The Commons all-party transport committee, chaired by Labour MP Harry Cowans, will examine the whole question of tolls on estuarine crossings and the cost to the nation of abolishing them.

It wants written evidence from interested parties by October 8, after which oral evidence will be taken from selected organisations.

As well as looking at the possibility of tolls being abolished on such crossings as the Dartford Tunnel, Severn, Forth, Tay, Humber and Erskine bridges, and the Mersey tunnels, the committee will examine why successive Governments have imposed tolls.

It will look at the cost of installing and operating toll systems, the extent to which road users are delayed by tolls, and the manner in which toll charges are calculated.

The inquiry comes at a time when the toll collection system at the Dartford Tunnel is being expanded to accommodate the expected volume of traffic which will use the tunnel once the M25 London ringway is completed.

Many road user organisations have complained bitterly about this potential bottleneck on the M25, and it is one of the few issues on which road users and the Greater London Council are united.
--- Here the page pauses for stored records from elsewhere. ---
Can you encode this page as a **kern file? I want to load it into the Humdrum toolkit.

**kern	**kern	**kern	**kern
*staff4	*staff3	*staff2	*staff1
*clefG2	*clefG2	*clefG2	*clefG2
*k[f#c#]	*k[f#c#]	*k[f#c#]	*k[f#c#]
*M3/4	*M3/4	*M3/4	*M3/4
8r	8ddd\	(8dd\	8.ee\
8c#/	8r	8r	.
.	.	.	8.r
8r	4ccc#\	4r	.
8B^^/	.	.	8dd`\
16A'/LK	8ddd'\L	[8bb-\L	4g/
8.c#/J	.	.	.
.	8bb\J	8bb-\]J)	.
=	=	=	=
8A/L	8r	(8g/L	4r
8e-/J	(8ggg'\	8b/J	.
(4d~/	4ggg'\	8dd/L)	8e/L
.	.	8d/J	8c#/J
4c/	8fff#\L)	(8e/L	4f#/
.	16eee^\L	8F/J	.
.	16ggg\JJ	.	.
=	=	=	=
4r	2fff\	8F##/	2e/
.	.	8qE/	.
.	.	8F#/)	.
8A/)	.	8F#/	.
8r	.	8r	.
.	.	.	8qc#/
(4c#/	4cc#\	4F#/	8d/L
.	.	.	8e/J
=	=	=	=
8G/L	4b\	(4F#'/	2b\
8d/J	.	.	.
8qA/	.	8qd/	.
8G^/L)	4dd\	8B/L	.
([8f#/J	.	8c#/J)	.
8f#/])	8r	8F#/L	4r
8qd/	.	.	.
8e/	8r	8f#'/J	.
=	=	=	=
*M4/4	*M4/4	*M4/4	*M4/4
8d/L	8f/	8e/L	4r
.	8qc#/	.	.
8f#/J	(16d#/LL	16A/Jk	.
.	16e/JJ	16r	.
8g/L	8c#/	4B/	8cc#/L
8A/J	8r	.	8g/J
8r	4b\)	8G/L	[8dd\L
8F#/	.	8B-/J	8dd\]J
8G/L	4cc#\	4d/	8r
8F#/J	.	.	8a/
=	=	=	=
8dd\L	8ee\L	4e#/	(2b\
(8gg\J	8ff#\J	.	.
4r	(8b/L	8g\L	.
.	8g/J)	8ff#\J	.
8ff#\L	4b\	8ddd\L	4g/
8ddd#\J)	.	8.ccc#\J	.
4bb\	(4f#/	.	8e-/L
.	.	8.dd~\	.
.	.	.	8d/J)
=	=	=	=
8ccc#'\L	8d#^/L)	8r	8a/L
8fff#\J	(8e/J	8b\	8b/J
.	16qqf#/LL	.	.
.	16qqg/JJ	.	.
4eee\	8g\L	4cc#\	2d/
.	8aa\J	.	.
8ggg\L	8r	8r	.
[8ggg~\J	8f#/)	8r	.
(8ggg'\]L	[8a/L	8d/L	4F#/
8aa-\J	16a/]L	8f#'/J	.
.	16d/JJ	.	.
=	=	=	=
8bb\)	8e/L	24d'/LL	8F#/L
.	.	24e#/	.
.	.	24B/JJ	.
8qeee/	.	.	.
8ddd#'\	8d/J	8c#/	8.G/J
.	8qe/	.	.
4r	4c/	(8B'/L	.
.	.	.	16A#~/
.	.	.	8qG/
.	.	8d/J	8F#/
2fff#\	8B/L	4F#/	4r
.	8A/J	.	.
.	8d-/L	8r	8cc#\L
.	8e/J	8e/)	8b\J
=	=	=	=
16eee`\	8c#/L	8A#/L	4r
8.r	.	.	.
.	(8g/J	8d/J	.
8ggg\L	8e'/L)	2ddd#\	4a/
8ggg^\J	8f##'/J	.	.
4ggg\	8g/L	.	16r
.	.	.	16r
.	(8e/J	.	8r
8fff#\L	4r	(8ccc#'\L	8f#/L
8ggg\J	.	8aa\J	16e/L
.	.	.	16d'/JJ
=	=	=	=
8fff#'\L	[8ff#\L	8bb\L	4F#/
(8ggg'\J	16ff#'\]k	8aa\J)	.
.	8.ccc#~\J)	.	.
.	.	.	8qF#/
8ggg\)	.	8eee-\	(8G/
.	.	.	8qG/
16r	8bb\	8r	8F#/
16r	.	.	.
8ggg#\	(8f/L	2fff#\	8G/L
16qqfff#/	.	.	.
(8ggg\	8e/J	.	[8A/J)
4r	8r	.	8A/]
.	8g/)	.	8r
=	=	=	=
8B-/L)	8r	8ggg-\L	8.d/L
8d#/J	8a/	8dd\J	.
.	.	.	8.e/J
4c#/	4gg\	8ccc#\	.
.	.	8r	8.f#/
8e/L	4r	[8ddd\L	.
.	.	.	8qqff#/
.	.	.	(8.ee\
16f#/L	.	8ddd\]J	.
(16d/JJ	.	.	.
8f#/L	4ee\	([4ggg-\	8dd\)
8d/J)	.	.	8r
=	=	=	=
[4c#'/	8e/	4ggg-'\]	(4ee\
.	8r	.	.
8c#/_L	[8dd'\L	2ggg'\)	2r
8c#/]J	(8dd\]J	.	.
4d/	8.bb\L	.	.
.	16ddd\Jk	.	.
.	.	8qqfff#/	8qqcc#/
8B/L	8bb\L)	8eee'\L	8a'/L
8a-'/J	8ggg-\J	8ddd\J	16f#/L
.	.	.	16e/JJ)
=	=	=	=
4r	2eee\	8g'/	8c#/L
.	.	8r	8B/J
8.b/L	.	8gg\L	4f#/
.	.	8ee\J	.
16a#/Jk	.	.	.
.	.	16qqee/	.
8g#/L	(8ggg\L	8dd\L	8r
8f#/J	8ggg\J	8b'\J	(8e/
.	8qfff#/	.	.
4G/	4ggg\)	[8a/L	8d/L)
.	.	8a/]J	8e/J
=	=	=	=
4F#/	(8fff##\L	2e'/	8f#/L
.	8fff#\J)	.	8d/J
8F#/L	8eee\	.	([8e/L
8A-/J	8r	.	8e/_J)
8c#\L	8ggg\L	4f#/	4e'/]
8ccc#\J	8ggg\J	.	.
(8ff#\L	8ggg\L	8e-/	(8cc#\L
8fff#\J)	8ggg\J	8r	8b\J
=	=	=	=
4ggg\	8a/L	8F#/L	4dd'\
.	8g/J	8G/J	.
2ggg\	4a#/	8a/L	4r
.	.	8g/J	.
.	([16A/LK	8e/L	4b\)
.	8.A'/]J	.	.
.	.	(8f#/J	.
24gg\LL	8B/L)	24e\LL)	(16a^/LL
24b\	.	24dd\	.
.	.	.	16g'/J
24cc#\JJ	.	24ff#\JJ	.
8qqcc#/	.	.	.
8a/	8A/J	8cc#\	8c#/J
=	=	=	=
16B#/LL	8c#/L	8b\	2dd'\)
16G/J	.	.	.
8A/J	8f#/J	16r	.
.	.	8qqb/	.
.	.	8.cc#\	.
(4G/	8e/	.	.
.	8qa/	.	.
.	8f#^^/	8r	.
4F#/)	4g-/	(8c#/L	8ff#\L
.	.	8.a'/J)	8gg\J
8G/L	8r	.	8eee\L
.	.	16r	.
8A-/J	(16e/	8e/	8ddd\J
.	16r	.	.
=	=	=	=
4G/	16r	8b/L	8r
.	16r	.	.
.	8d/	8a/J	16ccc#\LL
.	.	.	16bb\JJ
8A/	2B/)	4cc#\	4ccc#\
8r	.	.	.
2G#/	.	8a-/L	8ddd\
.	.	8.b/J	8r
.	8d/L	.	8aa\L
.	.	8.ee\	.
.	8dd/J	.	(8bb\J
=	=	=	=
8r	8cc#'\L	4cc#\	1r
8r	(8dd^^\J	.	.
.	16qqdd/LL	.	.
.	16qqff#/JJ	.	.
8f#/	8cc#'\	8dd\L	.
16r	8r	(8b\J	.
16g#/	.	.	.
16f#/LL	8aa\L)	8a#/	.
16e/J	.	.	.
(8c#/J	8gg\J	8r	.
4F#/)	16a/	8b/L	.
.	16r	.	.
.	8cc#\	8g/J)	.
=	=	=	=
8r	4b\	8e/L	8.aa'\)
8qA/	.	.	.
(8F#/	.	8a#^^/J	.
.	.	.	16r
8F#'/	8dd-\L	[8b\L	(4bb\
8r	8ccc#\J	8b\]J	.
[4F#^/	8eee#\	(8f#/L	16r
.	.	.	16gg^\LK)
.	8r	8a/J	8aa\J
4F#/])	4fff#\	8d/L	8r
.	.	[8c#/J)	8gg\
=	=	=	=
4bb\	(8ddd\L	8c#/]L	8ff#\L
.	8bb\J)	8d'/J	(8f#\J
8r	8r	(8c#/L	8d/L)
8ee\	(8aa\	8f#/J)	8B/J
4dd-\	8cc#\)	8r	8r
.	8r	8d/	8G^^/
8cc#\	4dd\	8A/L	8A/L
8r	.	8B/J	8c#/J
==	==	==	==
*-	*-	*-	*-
The Department of Transport has refuted suggestions by the Merseyside Chamber of Commerce that there were incon sistencies in policy towards tolls on estuarine crossings, as it was intended that the proposed new East London River Crossing should be toll-free.

In a letter to the Chamber's surface transport committee, the DTp said that decision in particular cases depended upon whether there were counter arguments on grounds of traffic diversion or congestion.

"One of the main objects of the new East London River Crossing is to relieve pressure on the Blackwell Tunnel. Tolling the ELRC would encourage continued congestion in the Blackwell Tunnel and deter traffic which would otherwise usefully divert from the Dartford Tunnel," said the DTp.

And in reply to the Chamber's demand that the Mersey tunnels and all estuarine crossings should be toll free, the DTp said that tolls had enabled some costly but useful additions to be made to transport infrastructure which might otherwise have been much delayed or not built at all.

Peter Rigby, committee secretary, said the letter would be considered at its next meeting. "The Government's policy still seemed unfair and lacking in consistency," he said.

The chamber had been battling since 1943 for the Mersey tunnels to become part of the national highway system and the campaign would go on.

Both the Road Haulage Association and Freight Transport Association have been campaigning to have tolls abolished and only this month the FTA called again for the £7bn "over taxation" which it believes road users pay over allocated track costs to be used to pay the £500m outstanding debt on estauraine crossings.

It has identified 16 bridges and tunnels in Britain upon which tolls are charged.